Load phased genotype data

Share:

Description

This function loads phased genotype data and converts it to a native GHap.phase object.

Usage

1
  ghap.loadphase(samples.file, markers.file, phase.file, verbose = TRUE)

Arguments

samples.file

Individual information.

markers.file

Variant map information.

phase.file

Phased genotype matrix.

verbose

A logical value specfying whether log messages should be printed (default = TRUE).

Value

The returned GHap.phase object is a list with components:

chr

A character value indicating chromosome identity. The current version of the package can handle only one chromosome at time.

nsamples

An integer value for the sample size.

nmarkers

An integer value for the number of markers.

nsamples.in

An integer value for the number of active samples.

nmarkers.in

An integer value for the number of active markers.

pop

A character vector relating chromosome alleles to populations. This information is obtained from the first column of the sample file.

id

A character vector mapping chromosome alleles to samples.
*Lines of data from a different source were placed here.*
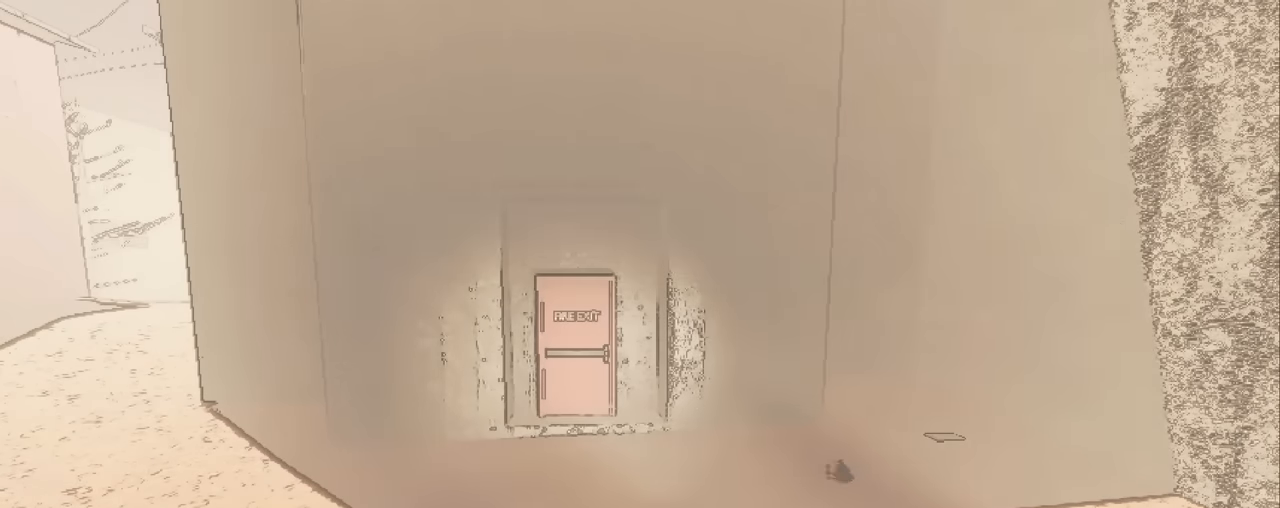
{"keys": ["d", "shift", "w"], "mouse": [], "events": [[350, "d", "down"], [350, "w", "down"], [483, "shift", "down"]]}
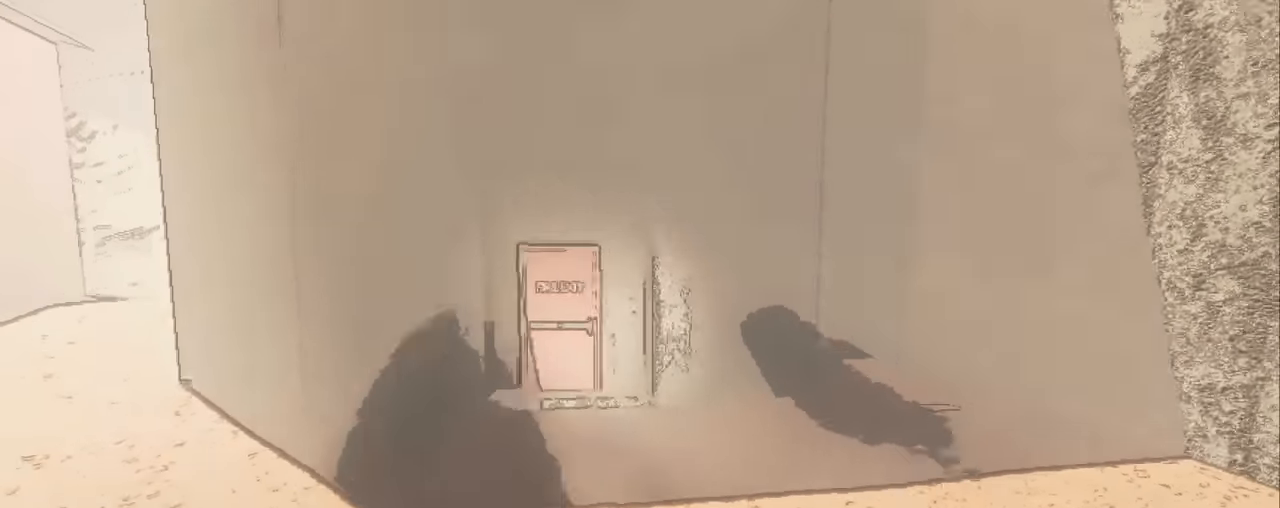
{"keys": [], "mouse": [], "events": [[400, "d", "up"], [400, "shift", "up"], [450, "w", "up"]]}
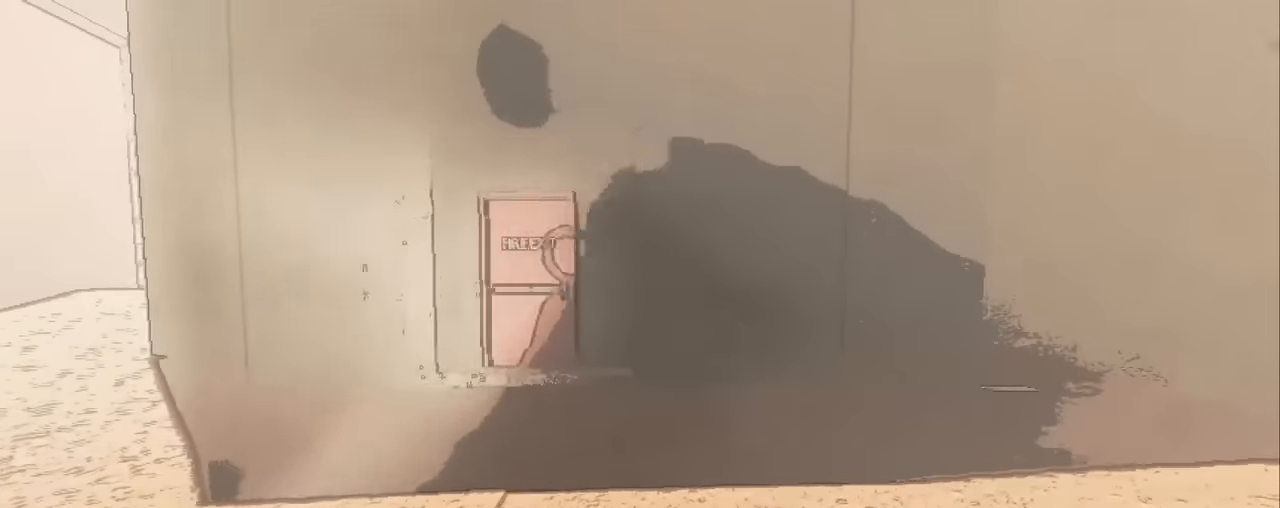
{"keys": [], "mouse": [], "events": []}
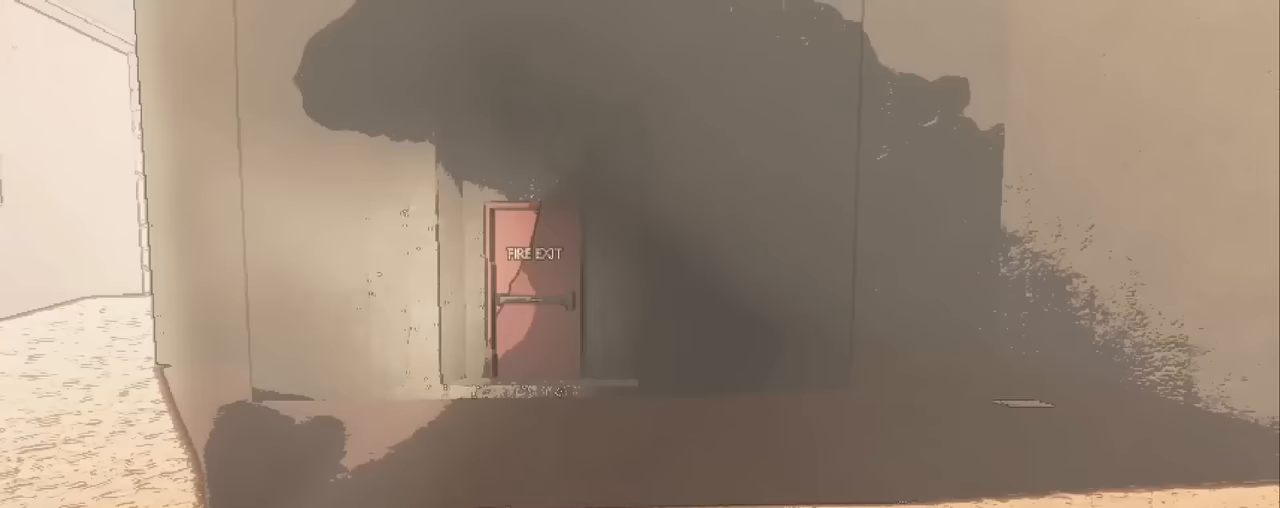
{"keys": [], "mouse": [], "events": []}
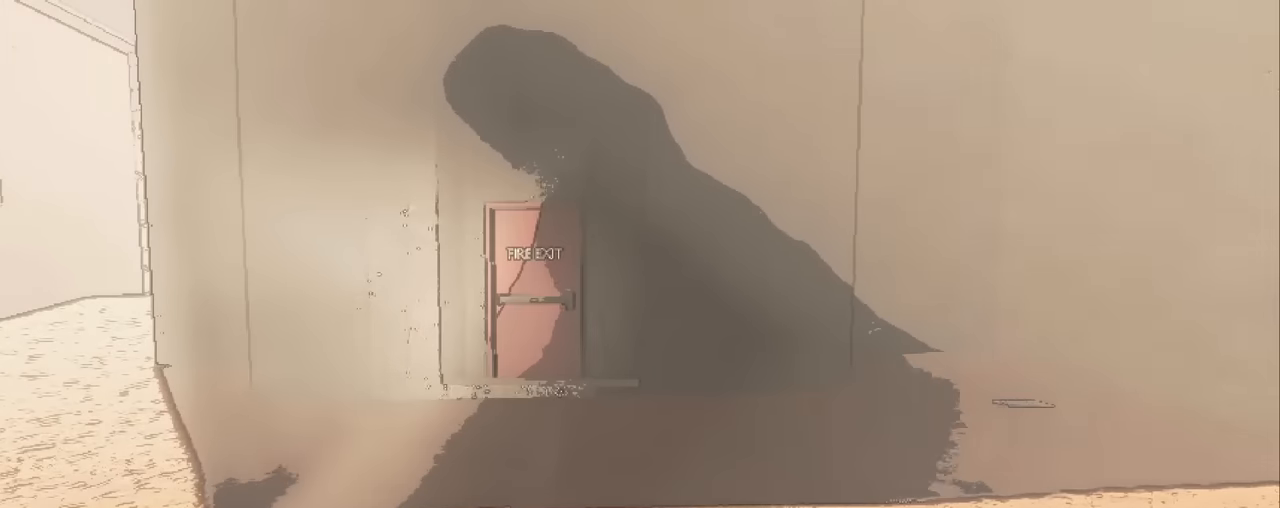
{"keys": ["w"], "mouse": [], "events": [[33, "w", "down"], [83, "shift", "down"], [417, "shift", "up"]]}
This information is obtained from the second column of the sample file.

id.in

A logical vector indicating active chromosome alleles. By default, all chromosomes are set to TRUE.

marker

A character vector containing marker names. This information is obtained from the second column of the marker map file.

marker.in

A logical vector indicating active markers. By default, all markers are set to TRUE.

bp

A numeric vector with marker positions. This information is obtained from the third column of the marker map file.

A0

A character vector with reference alleles. This information is obtained from the fourth column of the marker map file.

A1

A character vector with alternative alleles. This information is obtained from the fifth column of the marker map file.

phase

A big.matrix object containing the phased genotype matrix.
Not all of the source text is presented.